TASK DIRECTIONS – Each entry must be returned exactly. None may be omitted.

STUDY MATERIAL –
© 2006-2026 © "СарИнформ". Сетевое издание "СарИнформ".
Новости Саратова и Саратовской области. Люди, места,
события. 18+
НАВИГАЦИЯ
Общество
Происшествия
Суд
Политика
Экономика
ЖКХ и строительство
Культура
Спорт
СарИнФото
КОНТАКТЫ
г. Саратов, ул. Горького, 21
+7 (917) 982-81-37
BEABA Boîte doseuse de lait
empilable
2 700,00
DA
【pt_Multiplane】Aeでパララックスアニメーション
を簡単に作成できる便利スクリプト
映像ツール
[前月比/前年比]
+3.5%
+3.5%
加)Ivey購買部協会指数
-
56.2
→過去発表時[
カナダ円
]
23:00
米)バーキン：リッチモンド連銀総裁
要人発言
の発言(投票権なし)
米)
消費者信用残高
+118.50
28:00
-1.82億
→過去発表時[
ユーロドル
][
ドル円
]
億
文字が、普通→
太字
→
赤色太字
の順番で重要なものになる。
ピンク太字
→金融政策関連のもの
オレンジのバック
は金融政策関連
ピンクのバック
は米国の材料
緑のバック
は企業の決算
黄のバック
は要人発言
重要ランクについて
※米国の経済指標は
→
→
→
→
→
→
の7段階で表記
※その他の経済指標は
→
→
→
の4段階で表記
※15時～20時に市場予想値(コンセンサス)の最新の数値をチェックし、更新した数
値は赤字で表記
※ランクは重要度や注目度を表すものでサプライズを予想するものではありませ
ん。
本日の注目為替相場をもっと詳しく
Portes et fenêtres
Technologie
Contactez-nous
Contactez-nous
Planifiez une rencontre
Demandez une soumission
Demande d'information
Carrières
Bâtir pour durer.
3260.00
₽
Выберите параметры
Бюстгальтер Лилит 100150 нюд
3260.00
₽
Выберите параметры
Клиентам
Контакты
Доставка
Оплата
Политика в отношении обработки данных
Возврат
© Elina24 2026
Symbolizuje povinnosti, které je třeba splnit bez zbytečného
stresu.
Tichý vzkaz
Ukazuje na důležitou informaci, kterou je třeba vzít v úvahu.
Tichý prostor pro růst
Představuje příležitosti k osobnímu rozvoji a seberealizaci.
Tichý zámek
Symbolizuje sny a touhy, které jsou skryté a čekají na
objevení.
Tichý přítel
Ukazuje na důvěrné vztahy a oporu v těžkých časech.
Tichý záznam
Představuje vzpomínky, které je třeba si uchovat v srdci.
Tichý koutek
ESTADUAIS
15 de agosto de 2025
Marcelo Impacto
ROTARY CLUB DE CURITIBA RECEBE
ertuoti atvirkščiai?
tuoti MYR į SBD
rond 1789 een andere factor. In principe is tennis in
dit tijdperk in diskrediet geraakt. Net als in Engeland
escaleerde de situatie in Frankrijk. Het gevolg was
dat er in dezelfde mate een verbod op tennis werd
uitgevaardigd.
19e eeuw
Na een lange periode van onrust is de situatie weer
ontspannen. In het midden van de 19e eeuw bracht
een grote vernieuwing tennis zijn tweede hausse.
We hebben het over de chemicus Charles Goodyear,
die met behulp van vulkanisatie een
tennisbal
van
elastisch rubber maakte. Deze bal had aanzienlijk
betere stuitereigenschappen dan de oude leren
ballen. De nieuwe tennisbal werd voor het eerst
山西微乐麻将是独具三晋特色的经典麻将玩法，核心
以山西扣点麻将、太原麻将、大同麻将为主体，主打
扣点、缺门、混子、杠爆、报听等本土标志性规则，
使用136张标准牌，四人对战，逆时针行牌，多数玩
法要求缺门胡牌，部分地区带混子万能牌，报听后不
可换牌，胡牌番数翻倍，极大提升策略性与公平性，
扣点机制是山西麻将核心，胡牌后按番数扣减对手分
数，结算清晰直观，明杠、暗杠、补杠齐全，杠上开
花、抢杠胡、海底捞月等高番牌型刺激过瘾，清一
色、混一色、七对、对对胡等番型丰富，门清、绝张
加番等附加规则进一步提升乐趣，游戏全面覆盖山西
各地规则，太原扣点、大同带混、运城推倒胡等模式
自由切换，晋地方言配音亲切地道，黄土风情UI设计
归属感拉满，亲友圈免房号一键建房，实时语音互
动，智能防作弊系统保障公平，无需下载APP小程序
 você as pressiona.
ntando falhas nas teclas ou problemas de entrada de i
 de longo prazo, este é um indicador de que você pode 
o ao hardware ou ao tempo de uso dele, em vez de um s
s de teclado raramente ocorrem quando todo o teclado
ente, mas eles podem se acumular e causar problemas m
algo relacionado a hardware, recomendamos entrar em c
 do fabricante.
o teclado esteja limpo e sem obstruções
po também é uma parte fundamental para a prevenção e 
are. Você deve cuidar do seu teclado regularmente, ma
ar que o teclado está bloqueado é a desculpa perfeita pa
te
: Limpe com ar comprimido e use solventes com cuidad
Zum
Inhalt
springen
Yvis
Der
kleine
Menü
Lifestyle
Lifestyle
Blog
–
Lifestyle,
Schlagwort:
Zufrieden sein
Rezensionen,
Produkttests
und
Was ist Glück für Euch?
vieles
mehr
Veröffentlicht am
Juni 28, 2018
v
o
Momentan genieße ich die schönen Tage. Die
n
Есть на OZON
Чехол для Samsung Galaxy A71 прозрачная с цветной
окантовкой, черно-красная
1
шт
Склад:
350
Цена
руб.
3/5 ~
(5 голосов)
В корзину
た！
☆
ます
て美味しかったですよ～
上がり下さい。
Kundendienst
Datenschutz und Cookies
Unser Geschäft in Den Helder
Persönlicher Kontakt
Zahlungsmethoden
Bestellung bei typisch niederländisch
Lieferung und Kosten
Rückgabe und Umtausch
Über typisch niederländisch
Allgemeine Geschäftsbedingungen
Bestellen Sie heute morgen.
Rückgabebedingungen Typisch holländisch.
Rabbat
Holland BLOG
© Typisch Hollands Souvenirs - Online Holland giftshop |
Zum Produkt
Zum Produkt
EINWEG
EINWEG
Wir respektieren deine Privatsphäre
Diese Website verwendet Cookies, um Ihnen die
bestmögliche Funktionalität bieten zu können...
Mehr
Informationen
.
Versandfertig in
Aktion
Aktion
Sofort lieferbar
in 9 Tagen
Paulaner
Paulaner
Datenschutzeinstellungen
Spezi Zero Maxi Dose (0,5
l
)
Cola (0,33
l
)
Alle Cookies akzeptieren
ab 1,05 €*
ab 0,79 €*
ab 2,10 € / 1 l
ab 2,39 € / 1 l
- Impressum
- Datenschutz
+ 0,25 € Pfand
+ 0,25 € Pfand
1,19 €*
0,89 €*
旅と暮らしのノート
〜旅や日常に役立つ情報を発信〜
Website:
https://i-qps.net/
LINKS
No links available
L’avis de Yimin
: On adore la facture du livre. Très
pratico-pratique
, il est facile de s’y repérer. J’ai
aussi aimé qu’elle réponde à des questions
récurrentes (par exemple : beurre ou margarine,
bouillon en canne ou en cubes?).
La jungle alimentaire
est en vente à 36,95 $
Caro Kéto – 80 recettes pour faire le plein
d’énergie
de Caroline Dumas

RESULT FOR THIS EXERCISE –
© 2006-2026 © "СарИнформ". Сетевое издание "СарИнформ".
Новости Саратова и Саратовской области. Люди, места,
события. 18+
НАВИГАЦИЯ
Общество
Происшествия
Суд
Политика
Экономика
ЖКХ и строительство
Культура
Спорт
СарИнФото
КОНТАКТЫ
г. Саратов, ул. Горького, 21
+7 (917) 982-81-37
BEABA Boîte doseuse de lait
empilable
2 700,00
DA
【pt_Multiplane】Aeでパララックスアニメーション
を簡単に作成できる便利スクリプト
映像ツール
[前月比/前年比]
+3.5%
+3.5%
加)Ivey購買部協会指数
-
56.2
→過去発表時[
カナダ円
]
23:00
米)バーキン：リッチモンド連銀総裁
要人発言
の発言(投票権なし)
米)
消費者信用残高
+118.50
28:00
-1.82億
→過去発表時[
ユーロドル
][
ドル円
]
億
文字が、普通→
太字
→
赤色太字
の順番で重要なものになる。
ピンク太字
→金融政策関連のもの
オレンジのバック
は金融政策関連
ピンクのバック
は米国の材料
緑のバック
は企業の決算
黄のバック
は要人発言
重要ランクについて
※米国の経済指標は
→
→
→
→
→
→
の7段階で表記
※その他の経済指標は
→
→
→
の4段階で表記
※15時～20時に市場予想値(コンセンサス)の最新の数値をチェックし、更新した数
値は赤字で表記
※ランクは重要度や注目度を表すものでサプライズを予想するものではありませ
ん。
本日の注目為替相場をもっと詳しく
Portes et fenêtres
Technologie
Contactez-nous
Contactez-nous
Planifiez une rencontre
Demandez une soumission
Demande d'information
Carrières
Bâtir pour durer.
3260.00
₽
Выберите параметры
Бюстгальтер Лилит 100150 нюд
3260.00
₽
Выберите параметры
Клиентам
Контакты
Доставка
Оплата
Политика в отношении обработки данных
Возврат
© Elina24 2026
Symbolizuje povinnosti, které je třeba splnit bez zbytečného
stresu.
Tichý vzkaz
Ukazuje na důležitou informaci, kterou je třeba vzít v úvahu.
Tichý prostor pro růst
Představuje příležitosti k osobnímu rozvoji a seberealizaci.
Tichý zámek
Symbolizuje sny a touhy, které jsou skryté a čekají na
objevení.
Tichý přítel
Ukazuje na důvěrné vztahy a oporu v těžkých časech.
Tichý záznam
Představuje vzpomínky, které je třeba si uchovat v srdci.
Tichý koutek
ESTADUAIS
15 de agosto de 2025
Marcelo Impacto
ROTARY CLUB DE CURITIBA RECEBE
ertuoti atvirkščiai?
tuoti MYR į SBD
rond 1789 een andere factor. In principe is tennis in
dit tijdperk in diskrediet geraakt. Net als in Engeland
escaleerde de situatie in Frankrijk. Het gevolg was
dat er in dezelfde mate een verbod op tennis werd
uitgevaardigd.
19e eeuw
Na een lange periode van onrust is de situatie weer
ontspannen. In het midden van de 19e eeuw bracht
een grote vernieuwing tennis zijn tweede hausse.
We hebben het over de chemicus Charles Goodyear,
die met behulp van vulkanisatie een
tennisbal
van
elastisch rubber maakte. Deze bal had aanzienlijk
betere stuitereigenschappen dan de oude leren
ballen. De nieuwe tennisbal werd voor het eerst
山西微乐麻将是独具三晋特色的经典麻将玩法，核心
以山西扣点麻将、太原麻将、大同麻将为主体，主打
扣点、缺门、混子、杠爆、报听等本土标志性规则，
使用136张标准牌，四人对战，逆时针行牌，多数玩
法要求缺门胡牌，部分地区带混子万能牌，报听后不
可换牌，胡牌番数翻倍，极大提升策略性与公平性，
扣点机制是山西麻将核心，胡牌后按番数扣减对手分
数，结算清晰直观，明杠、暗杠、补杠齐全，杠上开
花、抢杠胡、海底捞月等高番牌型刺激过瘾，清一
色、混一色、七对、对对胡等番型丰富，门清、绝张
加番等附加规则进一步提升乐趣，游戏全面覆盖山西
各地规则，太原扣点、大同带混、运城推倒胡等模式
自由切换，晋地方言配音亲切地道，黄土风情UI设计
归属感拉满，亲友圈免房号一键建房，实时语音互
动，智能防作弊系统保障公平，无需下载APP小程序
 você as pressiona.
ntando falhas nas teclas ou problemas de entrada de i
 de longo prazo, este é um indicador de que você pode 
o ao hardware ou ao tempo de uso dele, em vez de um s
s de teclado raramente ocorrem quando todo o teclado
ente, mas eles podem se acumular e causar problemas m
algo relacionado a hardware, recomendamos entrar em c
 do fabricante.
o teclado esteja limpo e sem obstruções
po também é uma parte fundamental para a prevenção e 
are. Você deve cuidar do seu teclado regularmente, ma
ar que o teclado está bloqueado é a desculpa perfeita pa
te
: Limpe com ar comprimido e use solventes com cuidad
Zum
Inhalt
springen
Yvis
Der
kleine
Menü
Lifestyle
Lifestyle
Blog
–
Lifestyle,
Schlagwort:
Zufrieden sein
Rezensionen,
Produkttests
und
Was ist Glück für Euch?
vieles
mehr
Veröffentlicht am
Juni 28, 2018
v
o
Momentan genieße ich die schönen Tage. Die
n
Есть на OZON
Чехол для Samsung Galaxy A71 прозрачная с цветной
окантовкой, черно-красная
1
шт
Склад:
350
Цена
руб.
3/5 ~
(5 голосов)
В корзину
た！
☆
ます
て美味しかったですよ～
上がり下さい。
Kundendienst
Datenschutz und Cookies
Unser Geschäft in Den Helder
Persönlicher Kontakt
Zahlungsmethoden
Bestellung bei typisch niederländisch
Lieferung und Kosten
Rückgabe und Umtausch
Über typisch niederländisch
Allgemeine Geschäftsbedingungen
Bestellen Sie heute morgen.
Rückgabebedingungen Typisch holländisch.
Rabbat
Holland BLOG
© Typisch Hollands Souvenirs - Online Holland giftshop |
Zum Produkt
Zum Produkt
EINWEG
EINWEG
Wir respektieren deine Privatsphäre
Diese Website verwendet Cookies, um Ihnen die
bestmögliche Funktionalität bieten zu können...
Mehr
Informationen
.
Versandfertig in
Aktion
Aktion
Sofort lieferbar
in 9 Tagen
Paulaner
Paulaner
Datenschutzeinstellungen
Spezi Zero Maxi Dose (0,5
l
)
Cola (0,33
l
)
Alle Cookies akzeptieren
ab 1,05 €*
ab 0,79 €*
ab 2,10 € / 1 l
ab 2,39 € / 1 l
- Impressum
- Datenschutz
+ 0,25 € Pfand
+ 0,25 € Pfand
1,19 €*
0,89 €*
旅と暮らしのノート
〜旅や日常に役立つ情報を発信〜
Website:
https://i-qps.net/
LINKS
No links available
L’avis de Yimin
: On adore la facture du livre. Très
pratico-pratique
, il est facile de s’y repérer. J’ai
aussi aimé qu’elle réponde à des questions
récurrentes (par exemple : beurre ou margarine,
bouillon en canne ou en cubes?).
La jungle alimentaire
est en vente à 36,95 $
Caro Kéto – 80 recettes pour faire le plein
d’énergie
de Caroline Dumas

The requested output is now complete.